I had interviewed and applied to another school. In retrospect, I would say that I did not feel helped during that process. Consequently, I decided to look for a school with a good reputation as well as one that was helpful from the beginning of my contact with them. I wanted to develop my social work skills (helping skills, that is) in an atmosphere that was, itself, helpful.

I wanted a school that walked its talk.

I expected that my studies would change me, significantly.

This education is truly an amazing process and attributable, I think, very much to the school’s palpable ‘attitude of social work’. Here, I experience an atmosphere of challenge and supportive competition that is rare to find in graduate school. Our Deans, administration and professors do everything to help us succeed. They have all been social workers. This shows in their availability, guidance and yes, compassion when needed.

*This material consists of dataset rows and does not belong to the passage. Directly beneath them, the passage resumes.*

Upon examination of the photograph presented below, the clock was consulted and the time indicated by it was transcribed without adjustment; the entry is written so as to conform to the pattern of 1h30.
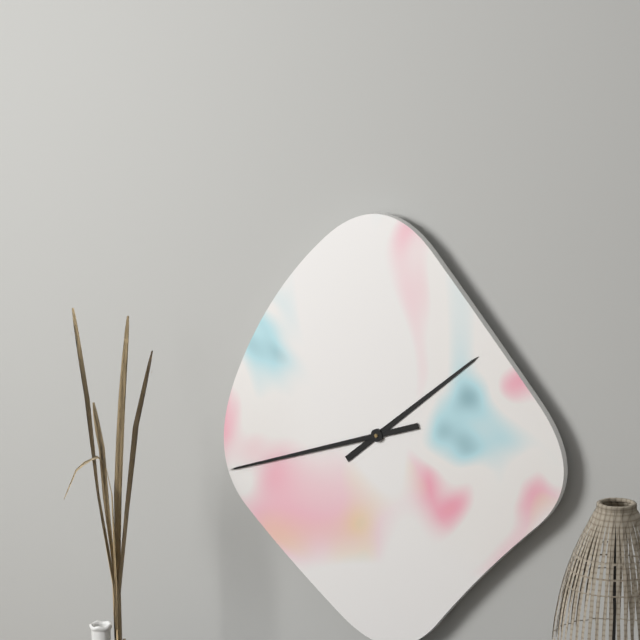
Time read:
1h42
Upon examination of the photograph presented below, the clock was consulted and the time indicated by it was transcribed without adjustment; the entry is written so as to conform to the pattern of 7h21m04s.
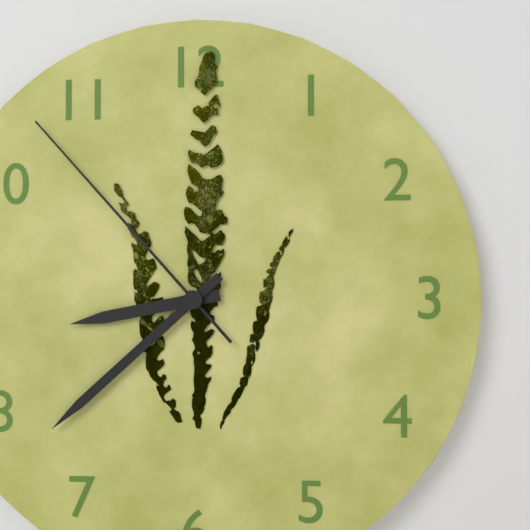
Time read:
8h38m53s
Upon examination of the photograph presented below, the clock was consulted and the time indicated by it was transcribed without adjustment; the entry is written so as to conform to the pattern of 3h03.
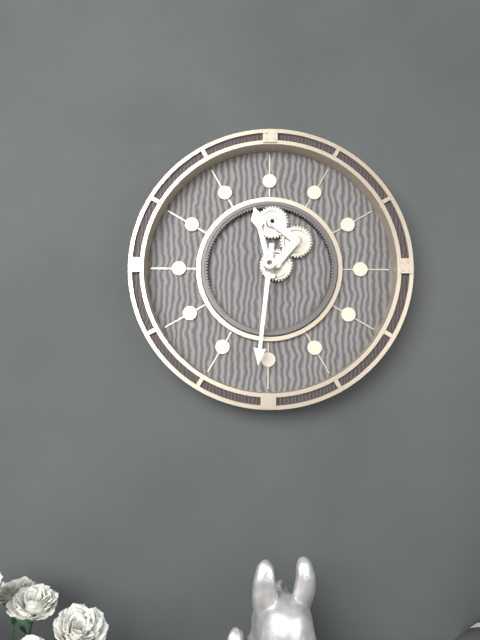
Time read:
11h31
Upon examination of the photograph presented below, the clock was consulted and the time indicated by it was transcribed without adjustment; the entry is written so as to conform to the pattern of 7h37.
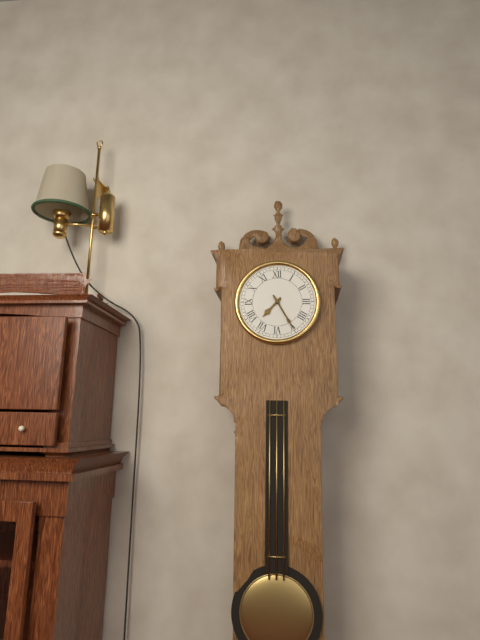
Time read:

I’m reminded of that basic principle of spirit—we treat others the way we ourselves have been treated. This can be a good way to learn, can’t it?

Best,

Amy

Beginning

Greetings and welcome to the Bryn Mawr School of Social Work and Social Research student blog!

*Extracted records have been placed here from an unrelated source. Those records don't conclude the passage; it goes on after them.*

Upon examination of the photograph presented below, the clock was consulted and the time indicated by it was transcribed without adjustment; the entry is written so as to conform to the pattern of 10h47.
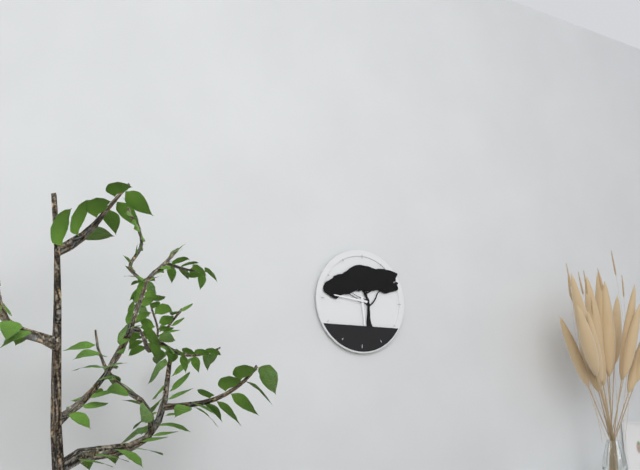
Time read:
5h46
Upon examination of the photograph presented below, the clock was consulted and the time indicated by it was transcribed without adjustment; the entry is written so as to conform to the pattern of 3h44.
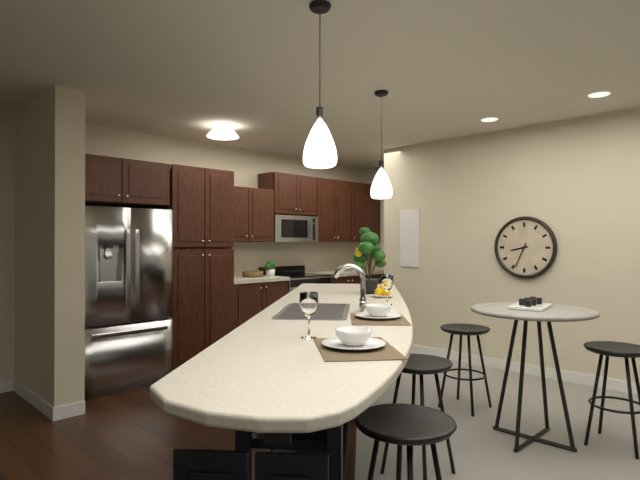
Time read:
8h34
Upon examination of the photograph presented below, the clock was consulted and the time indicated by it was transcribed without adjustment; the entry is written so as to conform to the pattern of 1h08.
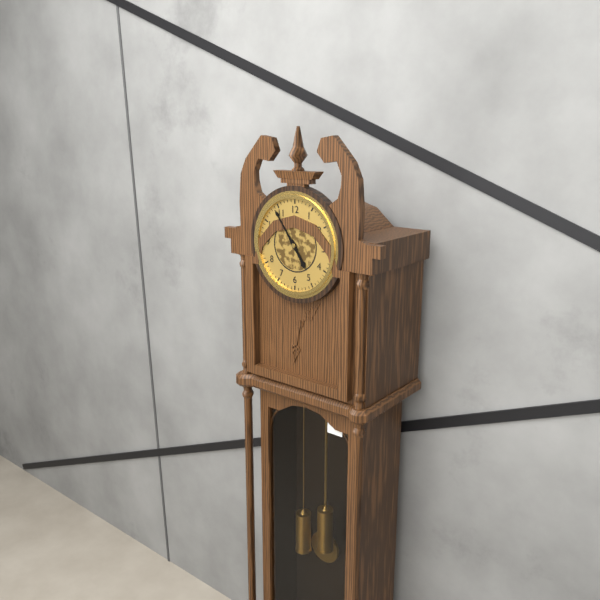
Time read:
4h54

I am currently in my second year of three and technically, a part-time student on the clinical social work track. I am finding that learning to be a social worker is a full time process, however, whether you take your studies at a full or part-time pace. So much has happened since beginning school last Fall that even now, at the halfway point, there is much to reflect on and much to tell you, through my own experience and those of my student colleagues.  Just last Wednesday there was a Happy Hour held at school after class (7:30 pm) down in the student lounge. Many who were currently in the building—students, faculty, and a Dean who had been working late in her office—were stopping by to say “Hi.” A group of us were hanging out, talking about our process of becoming social workers and remarking on how much we felt that we had progressed since last Fall.

As we sat there talking, I suddenly remembered how my friend, Marla, looked on the first day of class last year. I think we all had that ‘first year look’ at the beginning—a slightly glazed, ‘I wonder if I should really be here look’—the look of the untried beginning social work student.  

What I remember even more clearly, though, is that perhaps only a month later, she began to realize that she not only could do the work, but also do it well. She seemed to develop an almost impish glow of confidence as she participated often and enthusiastically in class! I have seen some version of this happen for everyone, including myself. It’s almost alchemical!